To visualize the detection performance, we take two test images from the six data sets as an example. Specifically, the first image has 6 vehicles in the ground truth shown in Fig. 7(a), and the second image has 20 vehicles in the ground truth shown in Fig. 8(a). The results of the vehicle detection are shown in Figs. 7(b)–(f) and 8(b)–(f), and the detection result of the decision fusion image is shown in three bands of the four bands.

Fig. 7.
figure 7

(a) Ground truth. (b) Visible image detection (c) Thermal infrared image detection. (d) Weighted fusion detection (w = 0.8). (e) Band combination detection. (f) Decision fusion detection.

Fig. 8.
figure 8

(a) Ground truth. (b) Visible image detection (c) Thermal infrared image detection. (d) Weighted fusion detection (w = 0.8). (e) Band combination detection. (f) Decision fusion detection.

As shown in the Figs. 7 and 8, the vehicles labelled with 3, 4 in Fig. 7(a) are not detected vehicles in visible image, But they are detected vehicles in Fig. 7(c).
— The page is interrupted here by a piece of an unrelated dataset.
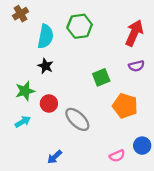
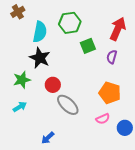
black star: (45, 66) -> (40, 58), size x1.5
purple semicircle: (136, 66) -> (112, 57), moved, turned 120
green square: (101, 77) -> (88, 46), moved
red circle: (49, 103) -> (53, 85), moved
pink semicircle: (117, 156) -> (103, 119), moved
And the vehicles labelled with 1,2, 3, 4, 5, 6, 7 in Fig. 8(a) are not detected vehicles in visible image. But some of these had been detected with other strategies. For example, the vehicles labelled with 2, 3, 6 are detected vehicles in weighted fusion image.
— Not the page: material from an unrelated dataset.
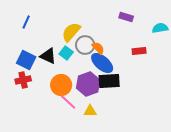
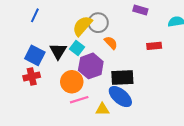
gray circle: (85, 45) -> (98, 23), moved
black triangle: (48, 56) -> (58, 51), turned 36
blue ellipse: (102, 63) -> (120, 97), moved
purple hexagon: (88, 84) -> (91, 66), moved
pink line: (68, 102) -> (79, 100), turned -60

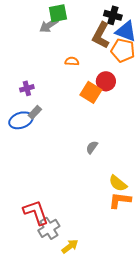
3.5 Comparative Experiment

To evaluate the vehicle detection performance, four commonly used criteria were computed: the false positive rate (FPR), the missing ratio (MR), accuracy (AC), and error ratio (ER). These criteria are defined as follows:

$$\begin{aligned} FPR={\frac{Number\ of falsely\ detected\ vehicle}{Number\ of\ detected\ vehicle}}\times 100\% \end{aligned}$$
(3)
$$\begin{aligned} MR={\frac{Number\ of\ missing\ vehicle}{Number\ of\ vehicle}}\times 100\% \end{aligned}$$
(4)
$$\begin{aligned} AC={\frac{Number\ of\ detected\ vehicle}{Number\ of\ vehicle}}\times 100\% \end{aligned}$$
(5)
$$\begin{aligned} ER=FPR+MR \end{aligned}$$
(6)

For every detected vehicle, if it had an intersection overlap with a test vehicle of greater than 0.5, we considered it to be a true detected vehicle. If a test vehicle was not found within the detected vehicle with an intersection overlap of greater than 0.5, we considered it to be a missing vehicle. Table 1 shows the detection performance of the different data sets [18].

Table 1. Comparison of the different data sets (test vehicle sample sets: 673)
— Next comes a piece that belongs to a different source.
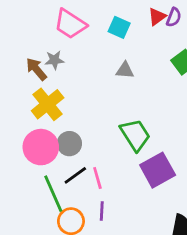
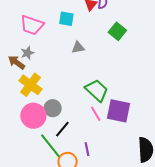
purple square: (158, 170) -> (118, 111), turned -35
pink line: (97, 178) -> (96, 114), moved

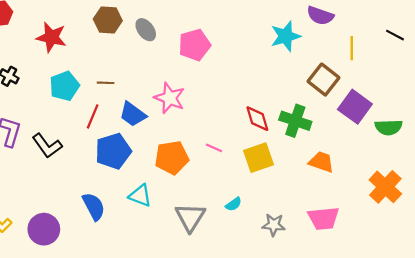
Based on the experimental results, we can conclude that the proposed detection framework shows a good vehicle detection performance. The detection is less effective in the thermal infrared data set due to the lower resolution. Not only can the weighted fusion and band combination data sets improve the accuracy of the vehicle detection result, to a certain degree, but the decision fusion using two base image data sets can also increase the accuracy of the detection. The weighted fusion was best able to improve the accuracy of the vehicle detection in these data sets when the weight was set to 0.8.

4 Conclusions

In this study, our main aim was to design a small UAV system with two types of cameras to obtain multi-source data. By using a deep learning framework to detect vehicles in the visible and thermal infrared images which have been corrected and registered, the results show that the framework is an efficient way to detect vehicles. The proposed framework adopts weighted fusion, band combination, and decision fusion methods to use the multi-source data. The experimental results show that the addition of the thermal infrared image data set can improve the accuracy of the vehicle detection.

In the future, we will try to obtain extreme weather data, and find more efficient methods to increase the accuracy of the image registration. Moreover, we will explore more possibilities of using multi-source data to further improve the accuracy of vehicle detection.